Commanders and leaders

Units involved
- Tatmadaw Myanmar Army Eastern Command; ; Myanmar Air Force; Myanmar Police Force; Border Guard Forces;: Karenni EAOs Karenni National People's Liberation Front; Karenni Army; Karenni Nationalities Defence Force; Karenni Revolution Union; Other anti-junta forces: People's Defence Force;

Strength
- Unknown: Unknown

Casualties and losses
- 70+ killed 38 captured^{[citation needed]}: 4 killed

= Operation 1107 =

2023 rebel military operation in Myanmar

Operation 1107 (Burmese: ၁၁၀၇ စစ်ဆင်ရေး) is an ongoing joint military operation launched on 7 November 2023, by the Karenni National People's Liberation Front, Karenni Army, and Karenni Nationalities Defence Force against the Tatmadaw military junta in Myanmar, during the Myanmar civil war. It was launched in support of the concurrent Operation 1027 by other rebel forces in Myanmar. It has since been subsumed into the scope of Operation 1111.

==Timeline==
===November===

It began on 7 November 2023, with junta border posts in Mese Township, Kayah State (including Pantein) being seized by Karenni forces. Many weapons were seized by the rebels. 70 junta soldiers were said to have been killed in the attack, while Karenni forces claimed to have incurred four dead.
Starting from 4:00 AM on the 11th, KNDF and KA forces started attacking military bases around Loikaw in an operation dubbed "Operation 11.11". The coalition forces captured seven military bases and shot down an aircraft.

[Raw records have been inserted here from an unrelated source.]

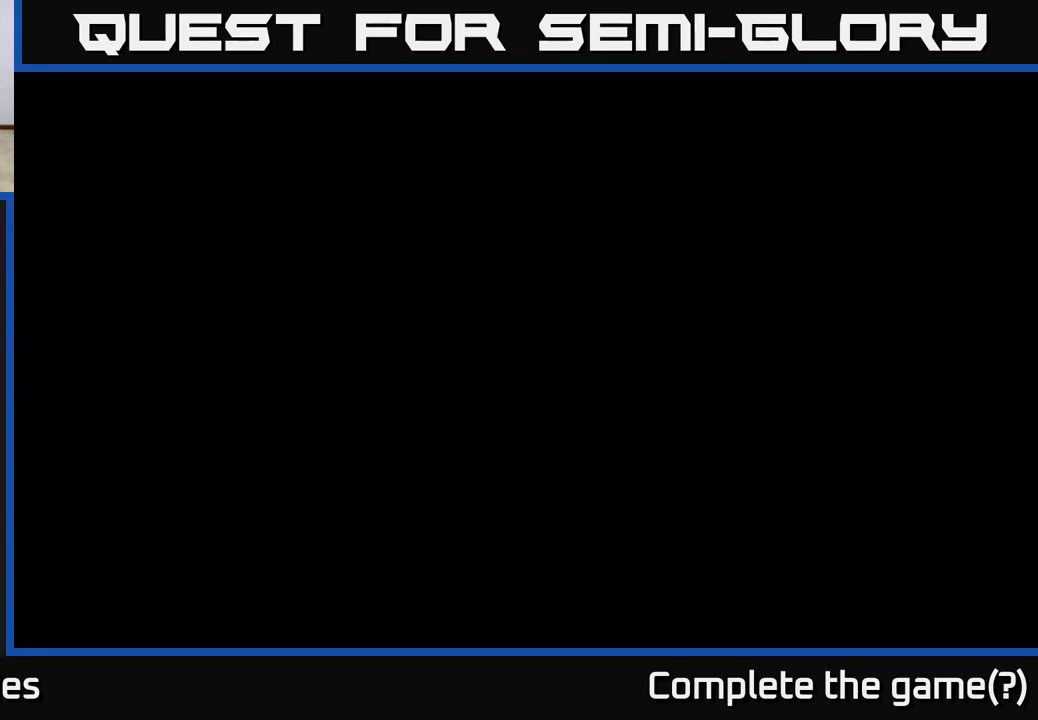
{"buttons": [], "left_stick": "center", "right_stick": "center", "events": []}
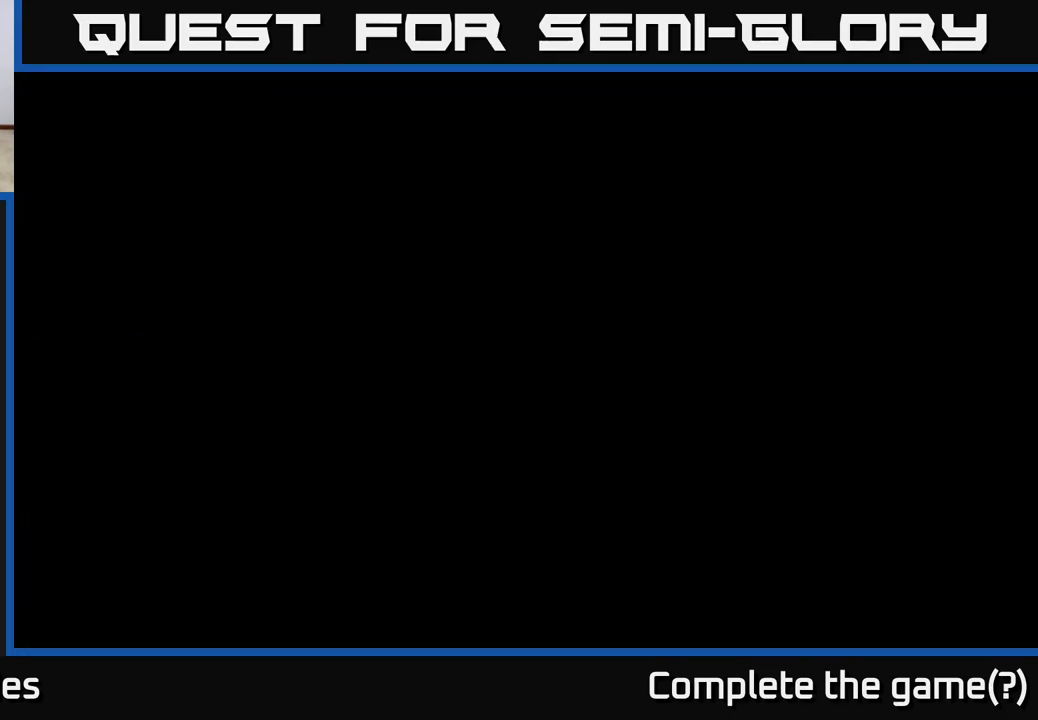
{"buttons": [], "left_stick": "center", "right_stick": "center", "events": []}
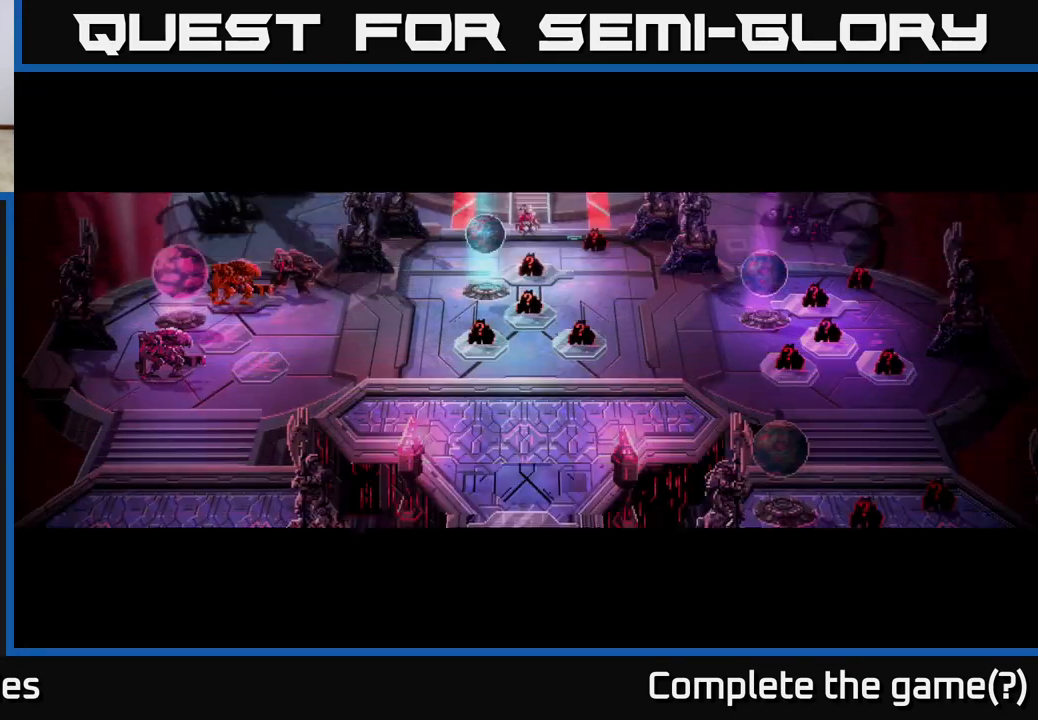
{"buttons": [], "left_stick": "center", "right_stick": "center", "events": []}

The KNDF claimed responsibility for the junta K-8W trainer/attack aircraft which crashed in a combat zone near Loikaw, the capital of Kayah State. However, the Tatmadaw claimed the aircraft suffered a technical problem. A junta source stated that it was unclear if it crashed from enemy fire or from technical failure.

===December===
In addition to Loikaw mentioned above, fighting has been reported in Demoso and Mobye. It was also stated that this fighting has strategically prevented Tatmadaw from sending reinforcements from Kayah State to Shan state, where Operation 1027 is ongoing. Not only that but also forced it to defend Loikaw and thus left some other areas around it lightly defended.

KNLA also began fighting for Kyaukkyi Township in the Bago Region joined by the Bago PDF. This was a significant development because the township lies outside of Kayah State. On 4 December, KNLA and local PDF units captured the town of Mone in Kyaukkyi Township, marking the first capture of a settlement in Bago Region.

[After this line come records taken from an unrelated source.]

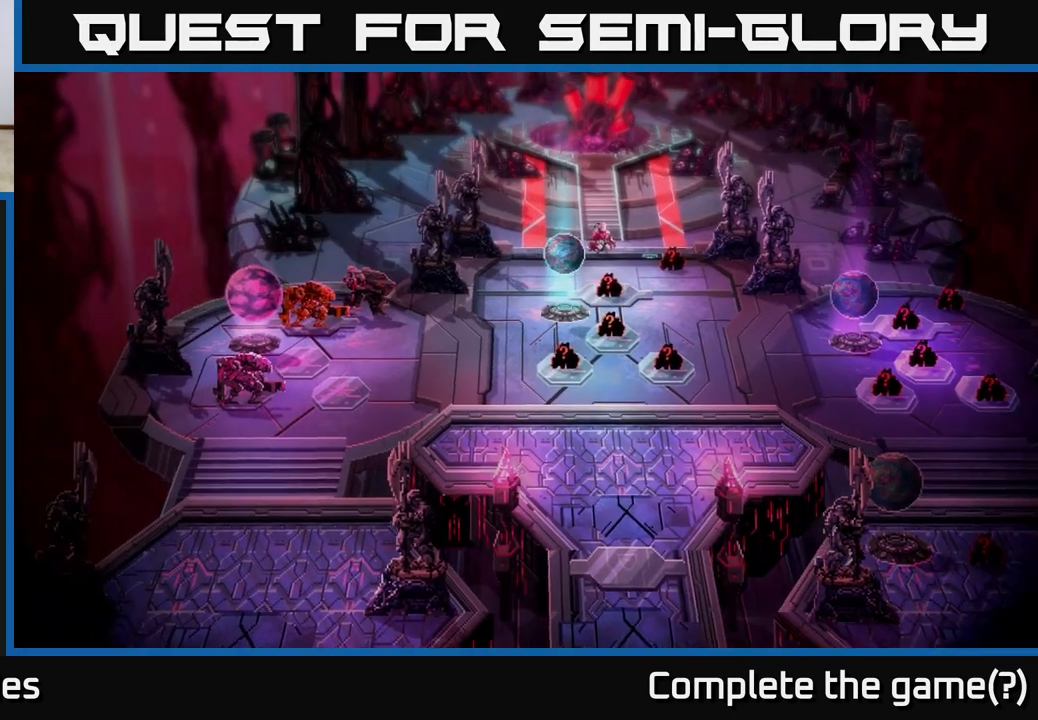
{"buttons": [], "left_stick": "center", "right_stick": "center", "events": []}
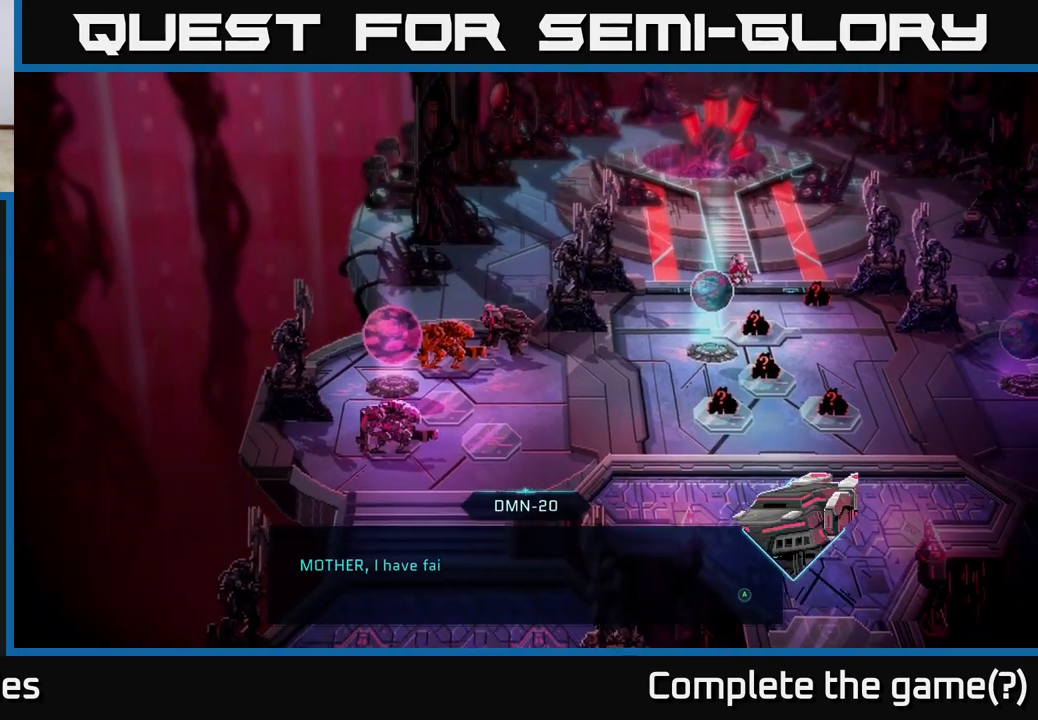
{"buttons": [], "left_stick": "center", "right_stick": "center", "events": []}
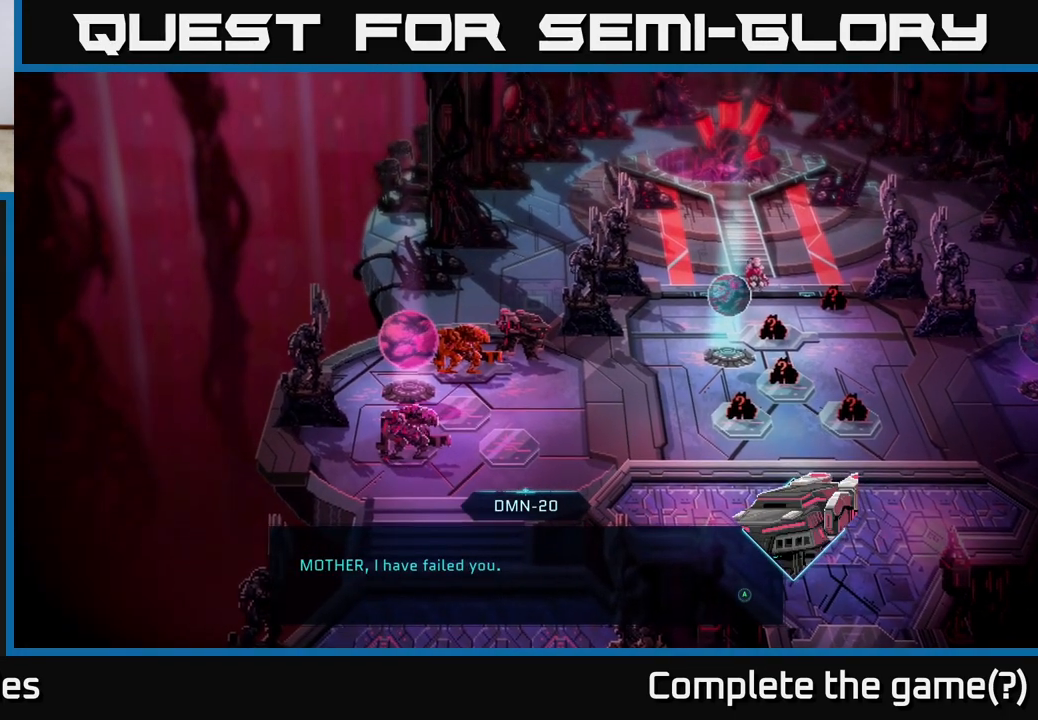
{"buttons": ["A"], "left_stick": "center", "right_stick": "center", "events": [[417, "A", "down"]]}
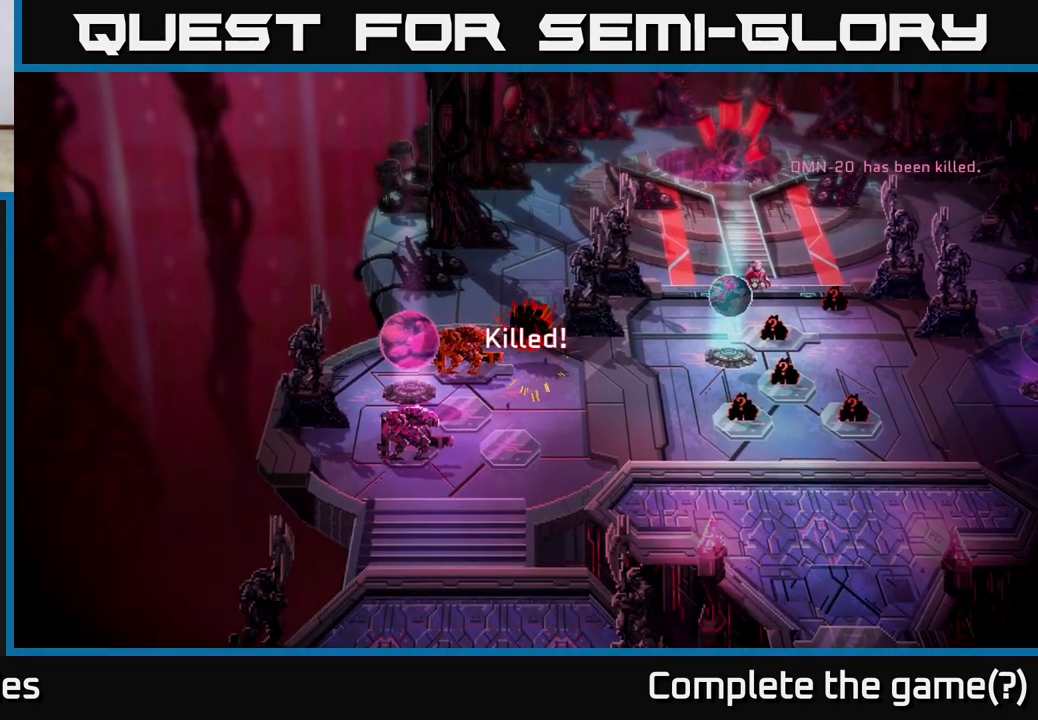
{"buttons": [], "left_stick": "center", "right_stick": "center", "events": [[33, "A", "up"]]}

On the 5th, there were reports of initial progress in the Bago region and that 1,500 fighters were involved against Tatmadaw.

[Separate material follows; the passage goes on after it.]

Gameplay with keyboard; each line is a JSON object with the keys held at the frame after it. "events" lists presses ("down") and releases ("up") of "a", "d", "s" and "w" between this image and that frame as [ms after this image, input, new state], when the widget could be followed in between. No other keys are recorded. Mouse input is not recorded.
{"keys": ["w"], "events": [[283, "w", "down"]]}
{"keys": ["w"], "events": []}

On the 9th, Pyu Township was also reported to be under attack by insurgents. Pekon Township that neighbors Kayah State, but is in Shan State is also seeing fighting, with Demoso and Loikaw continuing seeing combat.

On 13 December, reports emerged of insurgents making some initial progress in Pyu Township, where they seized positions along the Yangon-Naypyitaw-Mandalay highway, which is located a few kilometers from the strategically important Yangon-Naypyitaw-Mandalay Expressway. Pyu township is also important due to its close proximity to the capital city Naypyitaw. Involved in this push are the local PDF units as well as KNU, Bamar People's Liberation Army and KNLA. Fighting in Kyaukkyi Township also continues.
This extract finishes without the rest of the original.